WHAT TO DO: Give the data again exactly, without images.

DATASET ENTRIES:
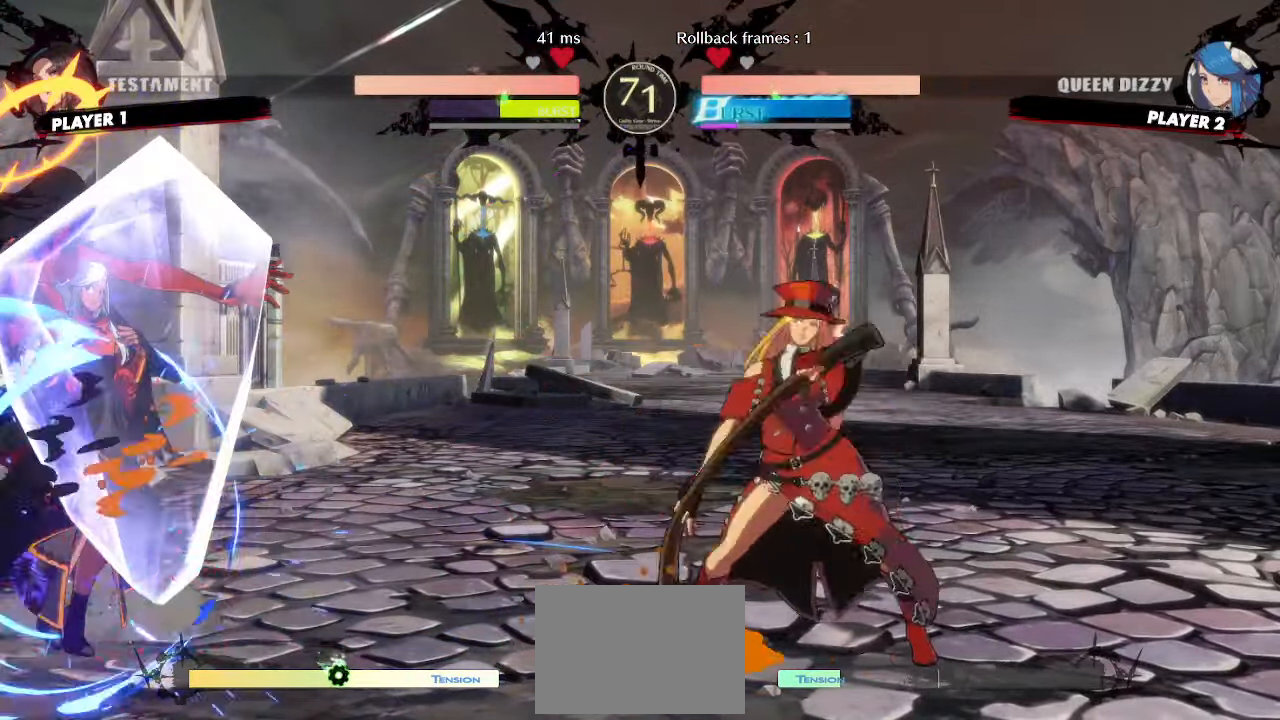
{"buttons": ["DPAD_DOWN", "DPAD_LEFT"], "events": []}
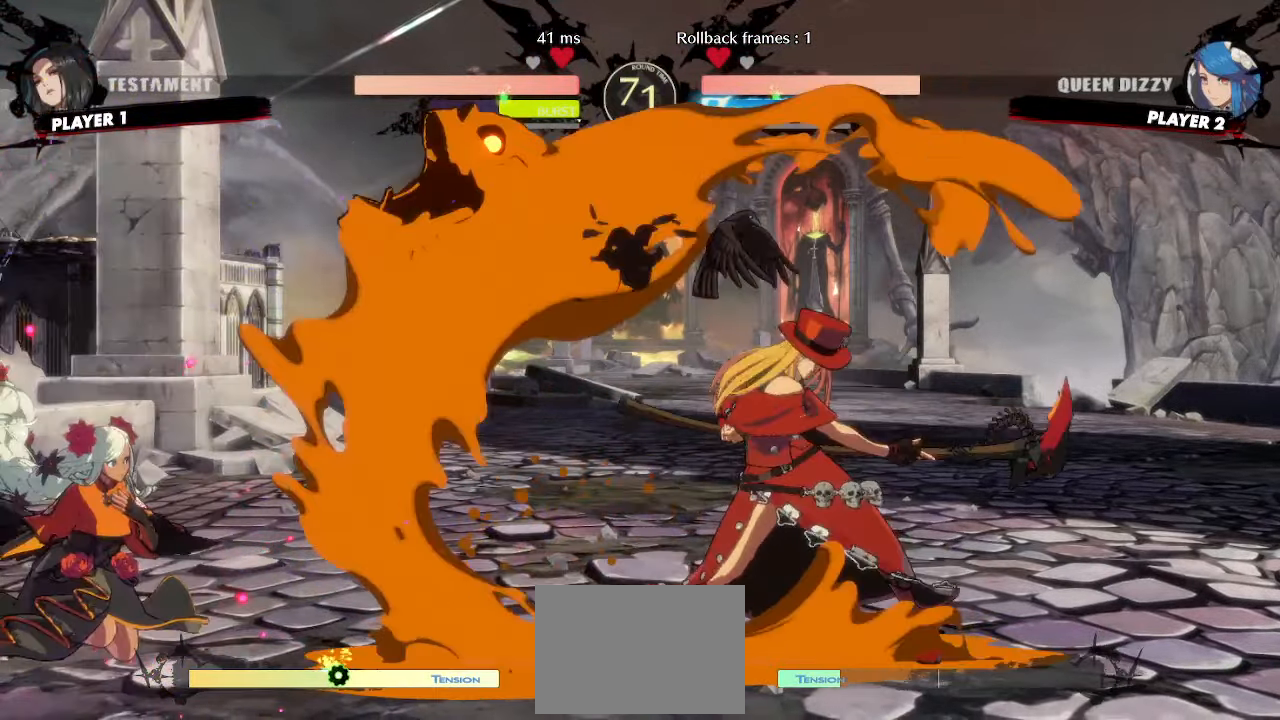
{"buttons": ["DPAD_DOWN"], "events": [[50, "DPAD_DOWN", "up"], [67, "DPAD_LEFT", "up"], [100, "DPAD_RIGHT", "down"], [267, "DPAD_DOWN", "down"], [300, "DPAD_RIGHT", "up"]]}
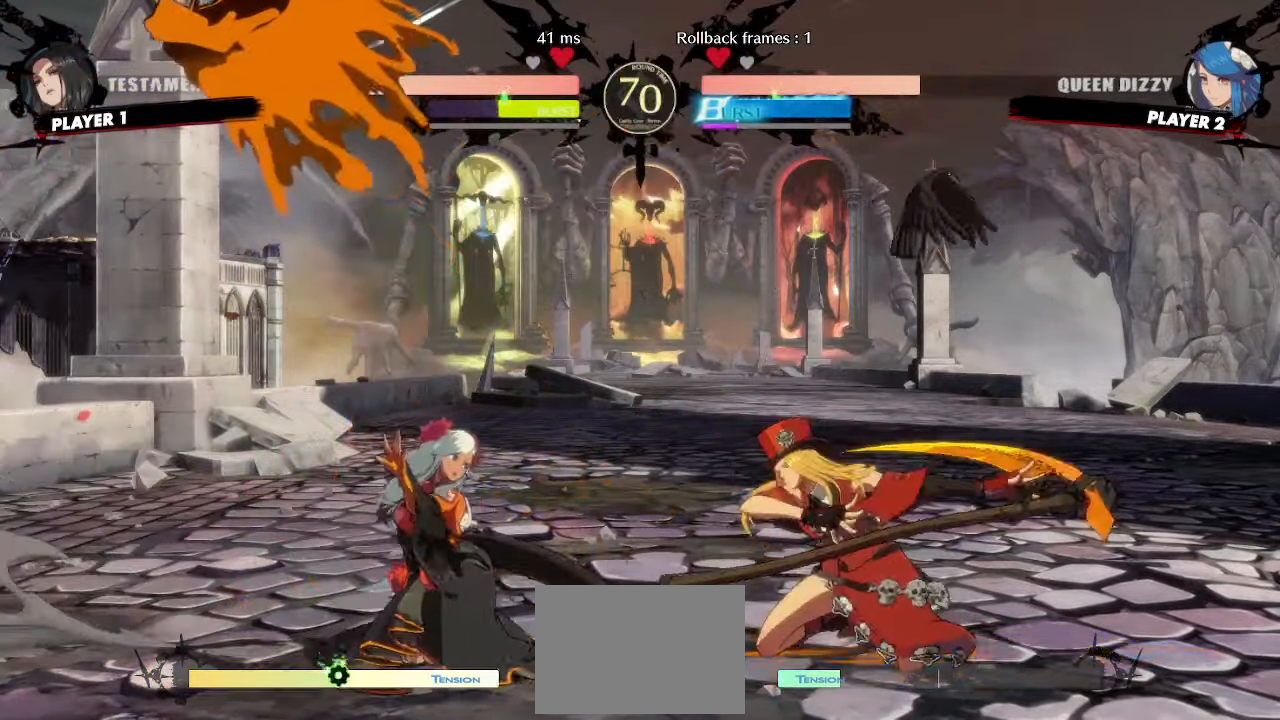
{"buttons": ["DPAD_DOWN", "DPAD_LEFT"]}
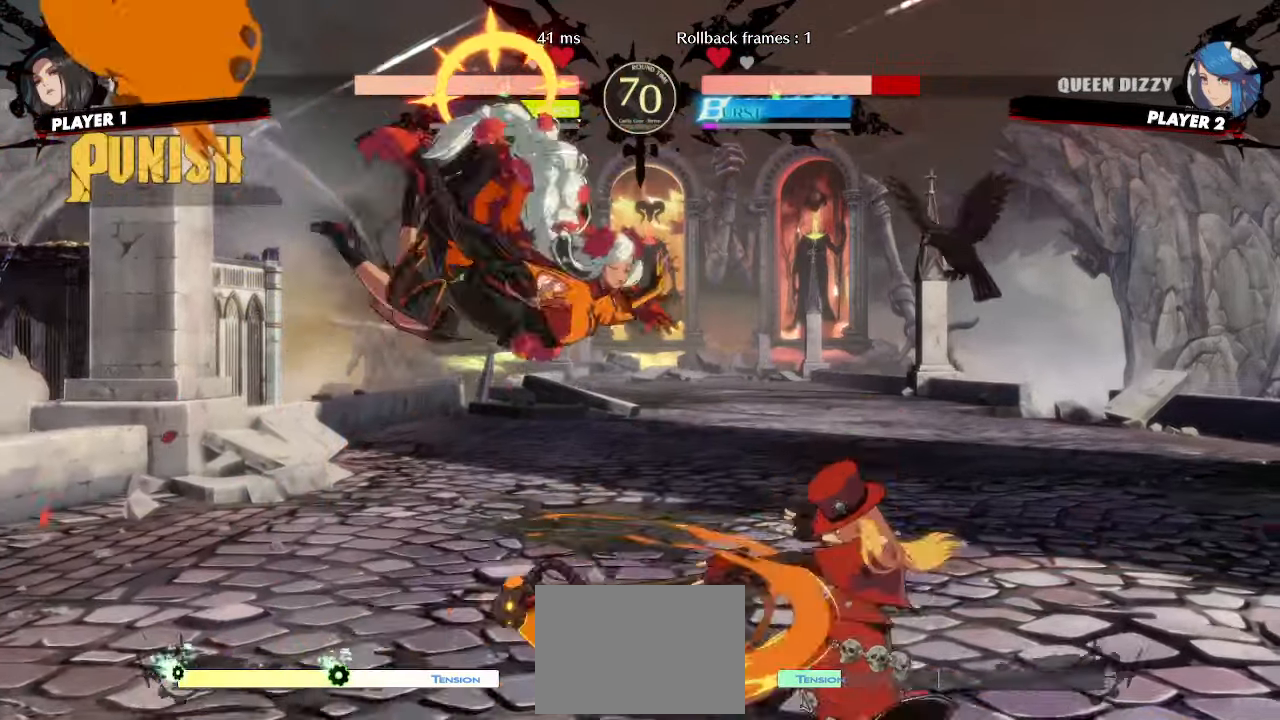
{"buttons": ["DPAD_LEFT"], "events": [[17, "DPAD_DOWN", "up"]]}
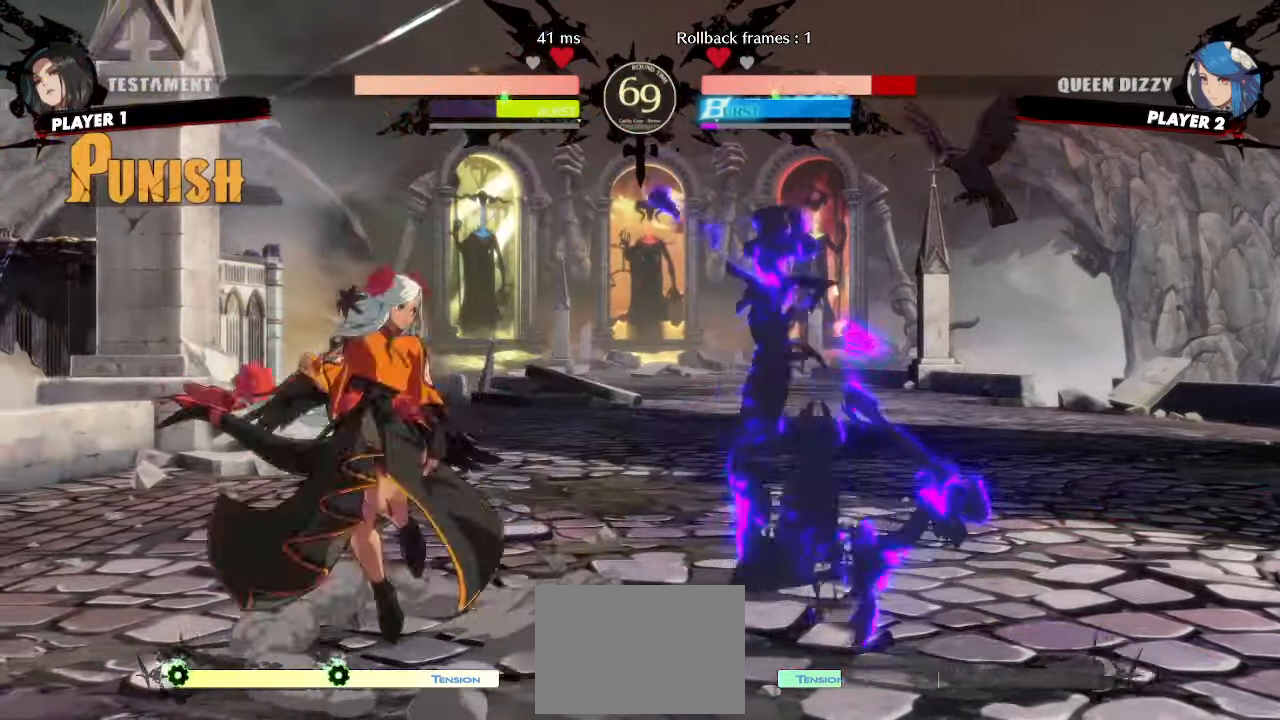
{"buttons": [], "events": [[367, "DPAD_LEFT", "up"]]}
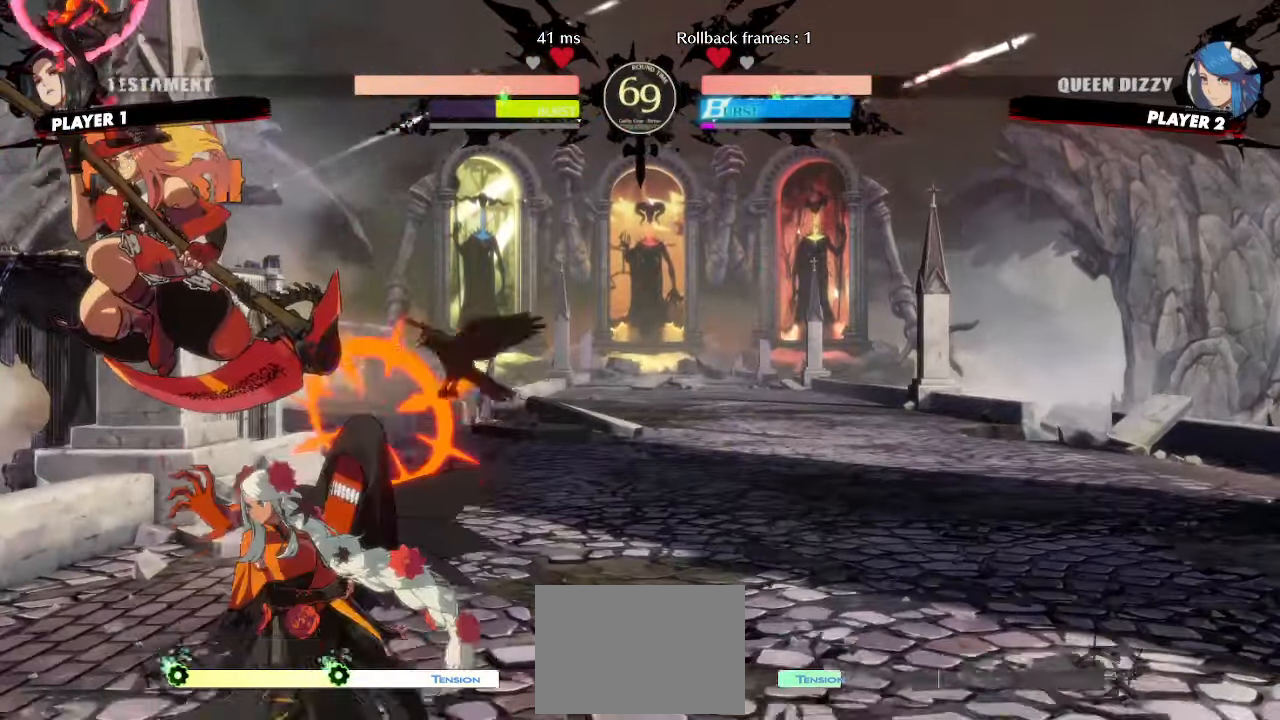
{"buttons": ["K"], "events": [[500, "K", "down"]]}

REPLY TO THE EXERCISE:
{"buttons": ["DPAD_DOWN", "DPAD_LEFT"], "events": []}
{"buttons": ["DPAD_DOWN"], "events": [[50, "DPAD_DOWN", "up"], [67, "DPAD_LEFT", "up"], [100, "DPAD_RIGHT", "down"], [267, "DPAD_DOWN", "down"], [300, "DPAD_RIGHT", "up"]]}
{"buttons": ["DPAD_DOWN", "DPAD_LEFT"]}
{"buttons": ["DPAD_LEFT"], "events": [[17, "DPAD_DOWN", "up"]]}
{"buttons": [], "events": [[367, "DPAD_LEFT", "up"]]}
{"buttons": ["K"], "events": [[500, "K", "down"]]}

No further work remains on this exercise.